(Stored items from a collection)
- Opening Delimiter -

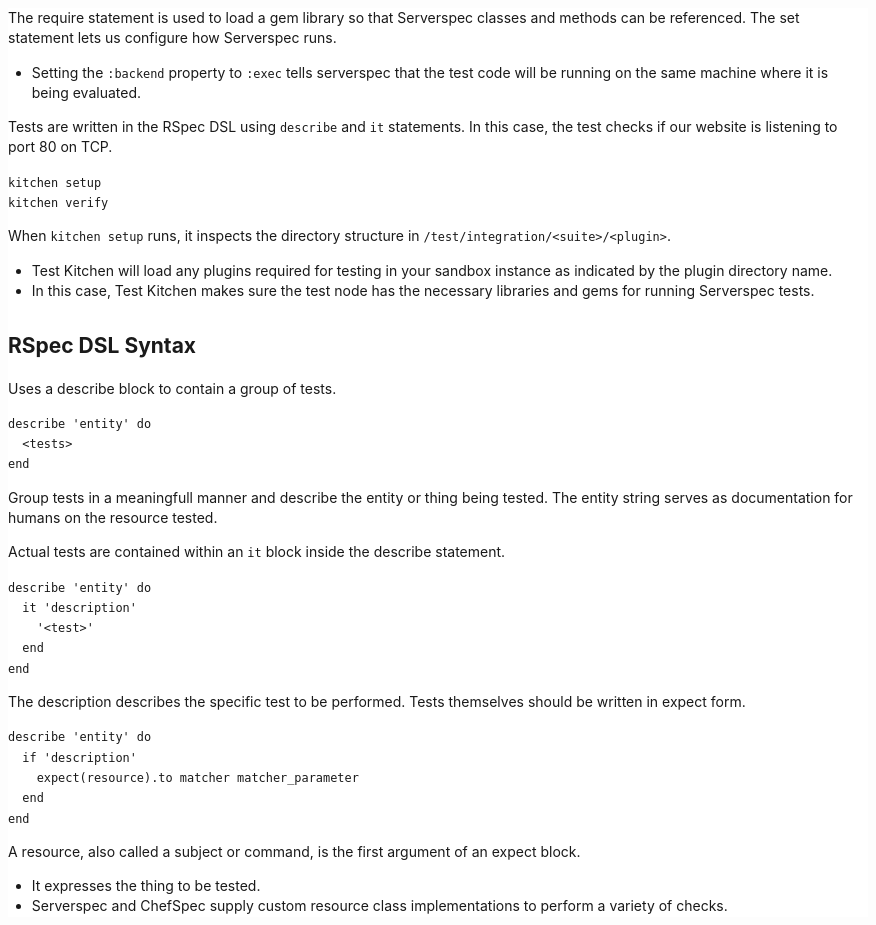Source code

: The require statement is used to load a gem library so that Serverspec classes and methods can be referenced. The set statement lets us configure how Serverspec runs.
- Setting the `:backend` property to `:exec` tells serverspec that the test code will be running on the same machine where it is being evaluated.

Tests are written in the RSpec DSL using `describe` and `it` statements. In this case, the test checks if our website is listening to port 80 on TCP.

```
kitchen setup
kitchen verify
```

When `kitchen setup` runs, it inspects the directory structure in `/test/integration/<suite>/<plugin>`.
- Test Kitchen will load any plugins required for testing in your sandbox instance as indicated by the plugin directory name.
- In this case, Test Kitchen makes sure the test node has the necessary libraries and gems for running Serverspec tests.

RSpec DSL Syntax
----------------
Uses a describe block to contain a group of tests.

```
describe 'entity' do
  <tests>
end
```

Group tests in a meaningfull manner and describe the entity or thing being tested. The entity string serves as documentation for humans on the resource tested.

Actual tests are contained within an `it` block inside the describe statement.

```
describe 'entity' do
  it 'description'
    '<test>'
  end
end
```

The description describes the specific test to be performed. Tests themselves should be written in expect form.

```
describe 'entity' do
  if 'description'
    expect(resource).to matcher matcher_parameter
  end
end
```

A resource, also called a subject or command, is the first argument of an expect block.
- It expresses the thing to be tested.
- Serverspec and ChefSpec supply custom resource class implementations to perform a variety of checks.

- Closing Delimiter -

WHAT YOU NEED TO DO
Look through the entries above, and wherever a line holds the word "load", copy it.

EXERCISE SOLUTION
: The require statement is used to load a gem library so that Serverspec classes and methods can be referenced. The set statement lets us configure how Serverspec runs.
- Test Kitchen will load any plugins required for testing in your sandbox instance as indicated by the plugin directory name.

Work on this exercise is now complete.